Les mêmes protagonistes sont accompagnés par leurs camarades du Philhar’ dans les Chemins. Tout d’abord Chemins V (su Sequenza XI) pour guitare et ensemble, datant de 1992, où se laisse entendre Outis, l’opéra que Berio prépare à cette époque. Outre la direction prudente de Josep Pons qui ne rend guère compte de l’énergie de cette pièce, la sonorisation de la guitare ne semble pas une idée vraiment défendable. Certes, l’instrument se fait entendre plus, mais son grave et le recours fréquent à des modes de jeu percussifs disproportionnent son rapport à l’orchestre. De fait, le relais des harpes s’en trouva totalement laissé pour compte, ce qui appauvrit le matériau. À Chemins IIc (su Sequenza IXc) pour clarinette basse et orchestre, le chef n’accorde pas la clarté d’approche suffisante, noyant les reliefs dans une graisse indifférenciée. Du coup, impossible de goûter la subtilité d’écriture de l’œuvre. De même, l’exécution de Kol Od (Chemins VI su Sequenza X) pour trompette et ensemble s’avère molle, la tonicité intrinsèque à la partition – que Pierre Boulez honora si bien lors du concert des quatre-vingt dix ans de Paul Sacher, ici même (30 avril 1996, quelques jours après en avoir dirigé la création à Bâle) – se dissolvant tristement dans les entraves d’une conception brouillonne.

La soirée de mercredi se déroule tout différemment.
Depuis toujours, pour ainsi dire, l’Ensemble Intercontemporain interprète la musique de Berio. L’on ne s’étonnera pas qu’il y nage comme un poison dans l’eau ! C’est donc un concert de répertoire qu’il propose, partant qu’il est aussi important de créer, de jouer la musique qui s’invente dans ce temps que nous partageons avec elle, que de donner à entendre et réentendre celle qu’on dira passée dès après sa première audition. L’extrême précision et la grande souplesse de László Hadady font les délices de la Sequenza VII pour hautbois, écrite en 1969. De même l’alto d’Odile Auboin rencontre-t-il avantageusement la fascination du compositeur pour la virtuosité, dans Chemins II (su Sequenza VI) pour alto et neuf instruments (1967). Susanna Mälkki accorde un soin particulier aux textures, comme en témoigne ensuite le savant équilibre dont elle prend soin dans Chemins IV (su Sequenza VII) pour hautbois et cordes (1975), achevant sa lecture dans une délicatesse inouïe.

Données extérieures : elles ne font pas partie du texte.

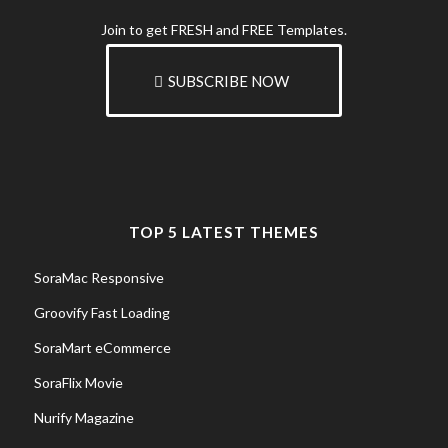
Join to get FRESH and FREE Templates.
SUBSCRIBE NOW
TOP 5 LATEST THEMES
SoraMac Responsive
Groovify Fast Loading
SoraMart eCommerce
SoraFlix Movie
Nurify Magazine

Après un court entracte, le public se suspend à l’archet d’Hae-Sun Kang dont laisse pantois l’exceptionnelle interprétation de la splendide Sequenza VIII pour violon (1975, toujours). Maîtrise absolue, inspiration, couleur, présence et énergie habitent un jeu éblouissant. Qu’on ne s’y méprenne pas : la violoniste ne limite pas sa virtuosité au savoir-faire et c’est au contraire d’un souffle tout personnel qu’elle s’empare de l’œuvre. En fin de soirée, elle sert également Corale (su Sequenza VIII) pour violon et ensemble – dix-huit musiciens, soit deux cors et cordes (deux fois quatre violons, trois altos, trois violoncelles et deux contrebasses) –, une pièce de 1981, avec ses proliférations proches de celles de Messagesquisse (Boulez, 1976/77 ; nous sommes dans une même famille de compositeurs, indéniablement), menée par un art accompli de la dynamique.

Enfin, nouvelle recrue de l’EIC (automne 2006), Sébastien Vichard ouvre Points on the Curve to Find pour piano et vingt-deux instrumentistes dans une sonorité moelleuse qui se durcit à mesure que se contraste le geste orchestral. L’approche générale de cet opus de 1974 surprend par sa cohérence et sa vivacité, Susanna Mälkki en révélant subtilement l’architecture sans lui enlever ses secrets. Il semble que la musicienne ait un goût et une oreille rares pour les sons graves, qualités qui signent cette interprétation à la fois fiable, brillante et remarquablement inspirée.